Golden Bear winner wishes film could be shown in Iran
Iran's Jafar Panahi who won the Berlin film festival for his movie "Taxi" said Sunday he wished cinemagoers at home could see his films rather than his works having to be smuggled abroad.
"I'm really happy for me and for Iranian cinema" but "no prize is worth as much as my compatriots being able to see my films", the dissident director said in a rare interview with Iranian media.
"For years now the artistic scene has been politicised, especially cinema," Panahi told the semi-official Ilna news agency.
The laureate of Berlin's Golden Globe charged that officials of the Cinema Organisation, a branch of the interior ministry which supervises the industry in the Islamic republic, were "surrounding cinema with high walls".
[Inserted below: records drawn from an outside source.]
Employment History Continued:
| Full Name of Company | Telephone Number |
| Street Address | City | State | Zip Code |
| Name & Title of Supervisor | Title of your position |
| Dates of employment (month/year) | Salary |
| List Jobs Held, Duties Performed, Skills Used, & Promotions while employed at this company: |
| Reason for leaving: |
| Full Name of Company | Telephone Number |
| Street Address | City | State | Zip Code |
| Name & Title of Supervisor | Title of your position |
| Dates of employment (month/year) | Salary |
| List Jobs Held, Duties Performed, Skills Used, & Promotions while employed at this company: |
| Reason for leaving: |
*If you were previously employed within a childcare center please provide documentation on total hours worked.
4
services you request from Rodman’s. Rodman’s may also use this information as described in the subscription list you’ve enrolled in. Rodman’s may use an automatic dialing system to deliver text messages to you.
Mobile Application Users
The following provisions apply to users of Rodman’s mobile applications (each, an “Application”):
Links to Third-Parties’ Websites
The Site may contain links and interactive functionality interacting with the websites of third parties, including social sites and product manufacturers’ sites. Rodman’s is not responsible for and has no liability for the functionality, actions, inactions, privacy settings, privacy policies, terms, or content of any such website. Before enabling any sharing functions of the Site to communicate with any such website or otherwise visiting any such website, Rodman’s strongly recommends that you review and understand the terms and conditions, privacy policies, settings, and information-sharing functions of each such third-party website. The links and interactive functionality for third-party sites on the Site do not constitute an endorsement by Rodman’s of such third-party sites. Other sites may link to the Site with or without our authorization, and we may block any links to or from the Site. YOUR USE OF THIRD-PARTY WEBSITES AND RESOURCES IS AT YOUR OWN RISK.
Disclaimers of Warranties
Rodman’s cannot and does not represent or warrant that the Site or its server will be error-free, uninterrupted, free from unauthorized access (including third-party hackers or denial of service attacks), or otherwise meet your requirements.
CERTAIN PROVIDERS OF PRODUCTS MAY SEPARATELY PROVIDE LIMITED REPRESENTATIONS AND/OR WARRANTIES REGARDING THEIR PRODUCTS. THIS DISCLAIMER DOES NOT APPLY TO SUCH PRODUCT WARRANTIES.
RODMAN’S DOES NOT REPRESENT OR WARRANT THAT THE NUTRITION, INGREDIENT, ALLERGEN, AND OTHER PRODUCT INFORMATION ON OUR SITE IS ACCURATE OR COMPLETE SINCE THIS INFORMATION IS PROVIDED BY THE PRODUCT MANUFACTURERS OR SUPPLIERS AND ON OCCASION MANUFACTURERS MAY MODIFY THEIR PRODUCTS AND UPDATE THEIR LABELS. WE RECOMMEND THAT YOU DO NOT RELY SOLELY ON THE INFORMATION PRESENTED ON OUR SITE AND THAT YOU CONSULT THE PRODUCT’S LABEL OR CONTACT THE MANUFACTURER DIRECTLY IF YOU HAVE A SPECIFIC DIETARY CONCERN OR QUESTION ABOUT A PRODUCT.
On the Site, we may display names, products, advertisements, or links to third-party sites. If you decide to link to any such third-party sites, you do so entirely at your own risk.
"The people in power accuse us of making films for foreign festivals," he said on behalf of Iranian directors. "They hide behind political walls and don't say that our films are never authorised for screening in Iranian cinemas".
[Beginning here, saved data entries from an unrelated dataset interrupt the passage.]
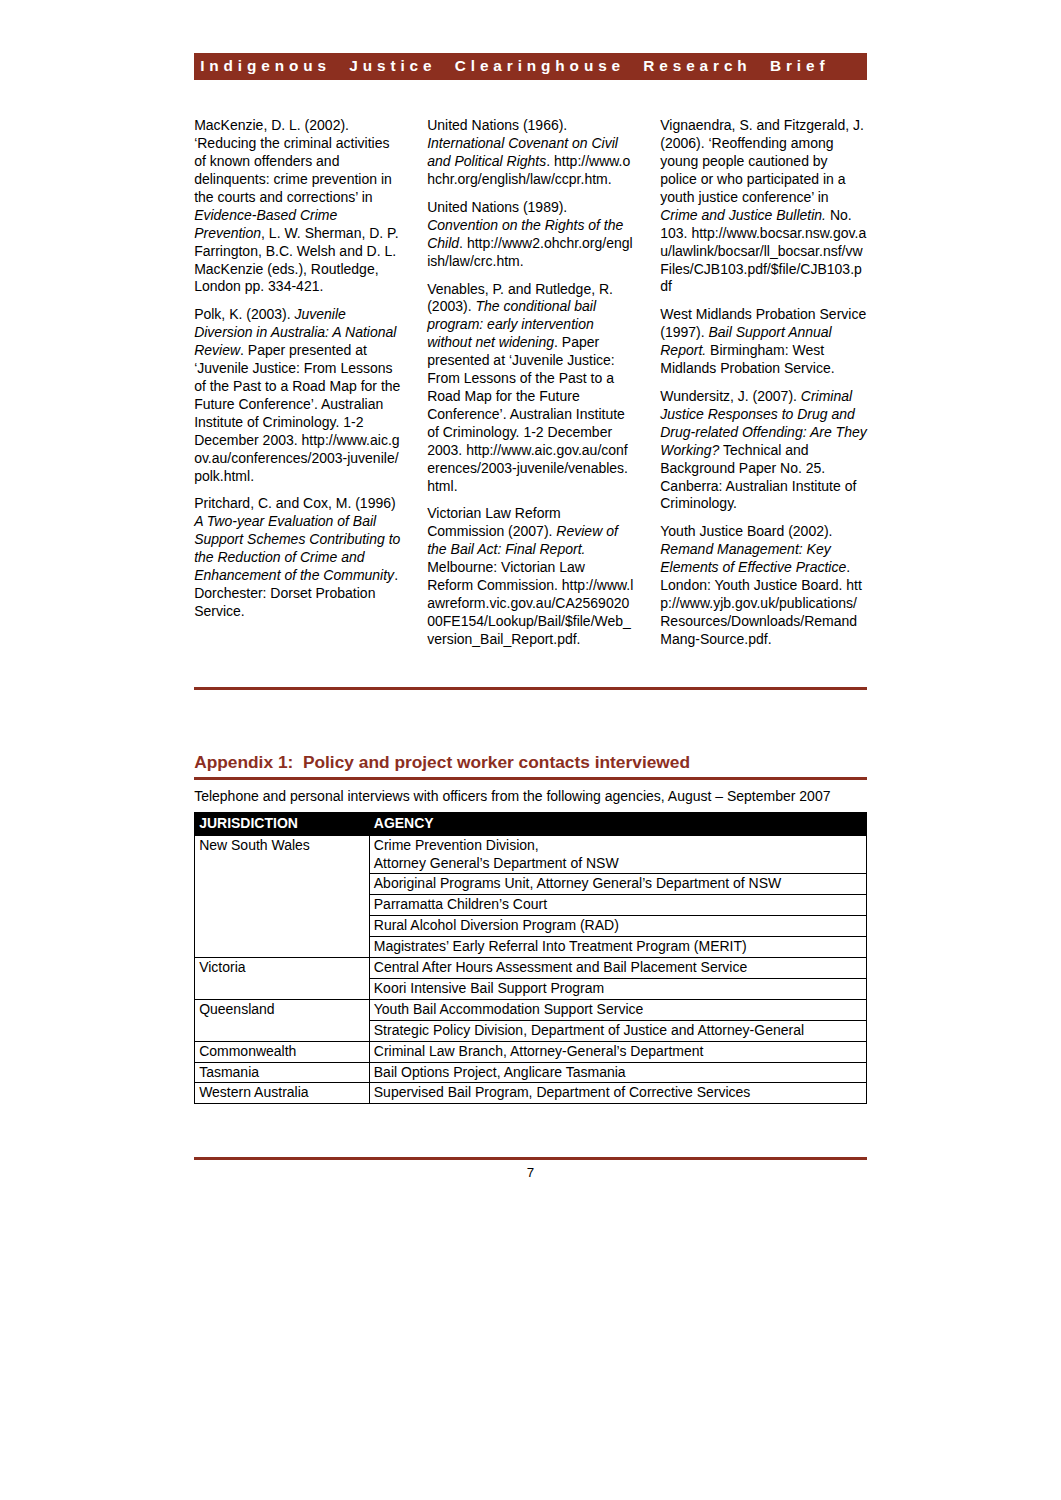Indigenous Justice Clearinghouse Research Brief
MacKenzie, D. L. (2002). ‘Reducing the criminal activities of known offenders and delinquents: crime prevention in the courts and corrections’ in Evidence-Based Crime Prevention, L. W. Sherman, D. P. Farrington, B.C. Welsh and D. L. MacKenzie (eds.), Routledge, London pp. 334-421.
Polk, K. (2003). Juvenile Diversion in Australia: A National Review. Paper presented at ‘Juvenile Justice: From Lessons of the Past to a Road Map for the Future Conference’. Australian Institute of Criminology. 1-2 December 2003. http://www.aic.gov.au/conferences/2003-juvenile/polk.html.
Pritchard, C. and Cox, M. (1996) A Two-year Evaluation of Bail Support Schemes Contributing to the Reduction of Crime and Enhancement of the Community. Dorchester: Dorset Probation Service.
United Nations (1966). International Covenant on Civil and Political Rights. http://www.ohchr.org/english/law/ccpr.htm.
United Nations (1989). Convention on the Rights of the Child. http://www2.ohchr.org/english/law/crc.htm.
Venables, P. and Rutledge, R. (2003). The conditional bail program: early intervention without net widening. Paper presented at ‘Juvenile Justice: From Lessons of the Past to a Road Map for the Future Conference’. Australian Institute of Criminology. 1-2 December 2003. http://www.aic.gov.au/conferences/2003-juvenile/venables.html.
Victorian Law Reform Commission (2007). Review of the Bail Act: Final Report. Melbourne: Victorian Law Reform Commission. http://www.lawreform.vic.gov.au/CA256902000FE154/Lookup/Bail/$file/Web_version_Bail_Report.pdf.
Vignaendra, S. and Fitzgerald, J. (2006). ‘Reoffending among young people cautioned by police or who participated in a youth justice conference’ in Crime and Justice Bulletin. No. 103. http://www.bocsar.nsw.gov.au/lawlink/bocsar/ll_bocsar.nsf/vwFiles/CJB103.pdf/$file/CJB103.pdf
West Midlands Probation Service (1997). Bail Support Annual Report. Birmingham: West Midlands Probation Service.
Wundersitz, J. (2007). Criminal Justice Responses to Drug and Drug-related Offending: Are They Working? Technical and Background Paper No. 25. Canberra: Australian Institute of Criminology.
Youth Justice Board (2002). Remand Management: Key Elements of Effective Practice. London: Youth Justice Board. http://www.yjb.gov.uk/publications/Resources/Downloads/RemandMang-Source.pdf.
Appendix 1: Policy and project worker contacts interviewed
Telephone and personal interviews with officers from the following agencies, August – September 2007
| JURISDICTION | AGENCY |
| --- | --- |
| New South Wales | Crime Prevention Division, Attorney General’s Department of NSW |
| Aboriginal Programs Unit, Attorney General’s Department of NSW |
| Parramatta Children’s Court |
| Rural Alcohol Diversion Program (RAD) |
| Magistrates’ Early Referral Into Treatment Program (MERIT) |
| Victoria | Central After Hours Assessment and Bail Placement Service |
| Koori Intensive Bail Support Program |
| Queensland | Youth Bail Accommodation Support Service |
| Strategic Policy Division, Department of Justice and Attorney-General |
| Commonwealth | Criminal Law Branch, Attorney-General’s Department |
| Tasmania | Bail Options Project, Anglicare Tasmania |
| Western Australia | Supervised Bail Program, Department of Corrective Services |
7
"Taxi" is Panahi's third picture smuggled out of the country in defiance of an official 20-year filmmaking ban, imposed for a documentary he tried to make on the unrest following Iran's disputed 2009 presidential election.
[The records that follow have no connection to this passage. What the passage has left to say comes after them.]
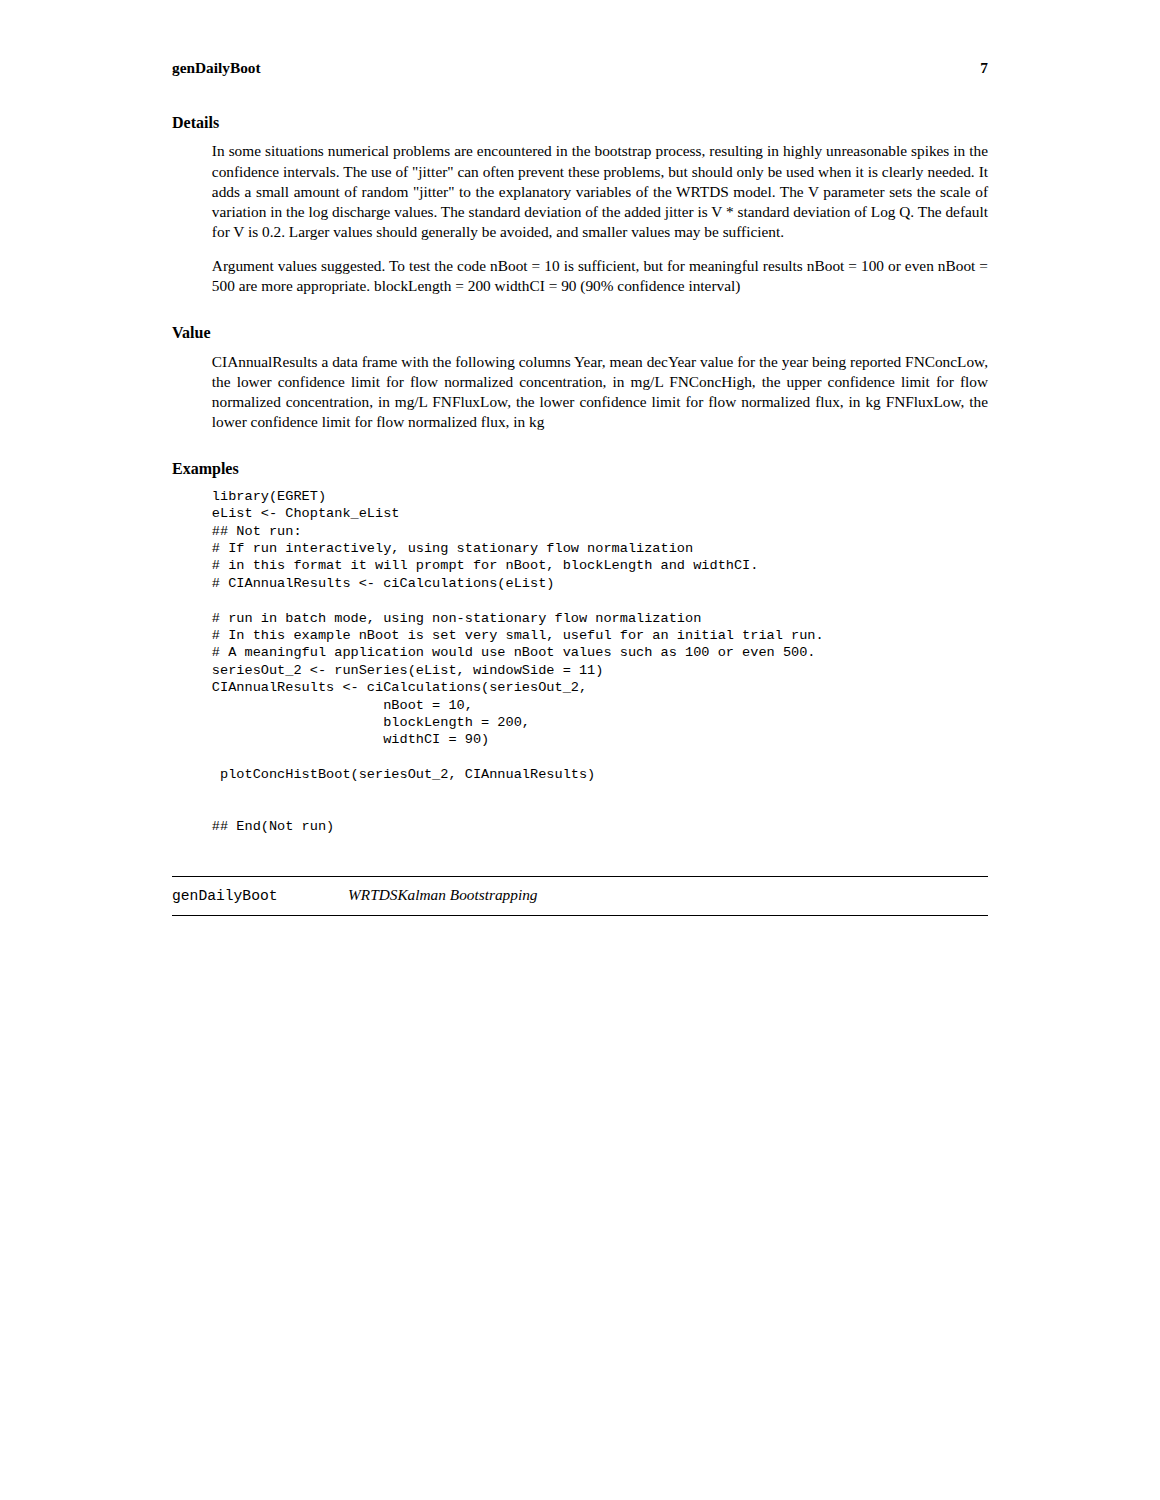genDailyBoot 7
Details
In some situations numerical problems are encountered in the bootstrap process, resulting in highly unreasonable spikes in the confidence intervals. The use of "jitter" can often prevent these problems, but should only be used when it is clearly needed. It adds a small amount of random "jitter" to the explanatory variables of the WRTDS model. The V parameter sets the scale of variation in the log discharge values. The standard deviation of the added jitter is V * standard deviation of Log Q. The default for V is 0.2. Larger values should generally be avoided, and smaller values may be sufficient.
Argument values suggested. To test the code nBoot = 10 is sufficient, but for meaningful results nBoot = 100 or even nBoot = 500 are more appropriate. blockLength = 200 widthCI = 90 (90% confidence interval)
Value
CIAnnualResults a data frame with the following columns Year, mean decYear value for the year being reported FNConcLow, the lower confidence limit for flow normalized concentration, in mg/L FNConcHigh, the upper confidence limit for flow normalized concentration, in mg/L FNFluxLow, the lower confidence limit for flow normalized flux, in kg FNFluxLow, the lower confidence limit for flow normalized flux, in kg
Examples
library(EGRET)
eList <- Choptank_eList
## Not run:
# If run interactively, using stationary flow normalization
# in this format it will prompt for nBoot, blockLength and widthCI.
# CIAnnualResults <- ciCalculations(eList)

# run in batch mode, using non-stationary flow normalization
# In this example nBoot is set very small, useful for an initial trial run.
# A meaningful application would use nBoot values such as 100 or even 500.
seriesOut_2 <- runSeries(eList, windowSide = 11)
CIAnnualResults <- ciCalculations(seriesOut_2,
                     nBoot = 10,
                     blockLength = 200,
                     widthCI = 90)

 plotConcHistBoot(seriesOut_2, CIAnnualResults)


## End(Not run)
genDailyBoot WRTDSKalman Bootstrapping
The 54-year-old Panahi is also barred from travelling abroad. His niece Hana Saeidi, who appears in "Taxi" along with the director, wept as she picked up the statuette for him at the awards ceremony late Saturday.
In "Taxi", Panahi himself offers his impressions of contemporary Tehran from behind the wheel of a yellow cab. A mounted dashboard camera allowed him to film.
Panahi's last movie also shot in secret, 2013's elegiac "Closed Curtain", won a Silver Bear in Berlin for best screenplay, drawing protests from the Iranian government.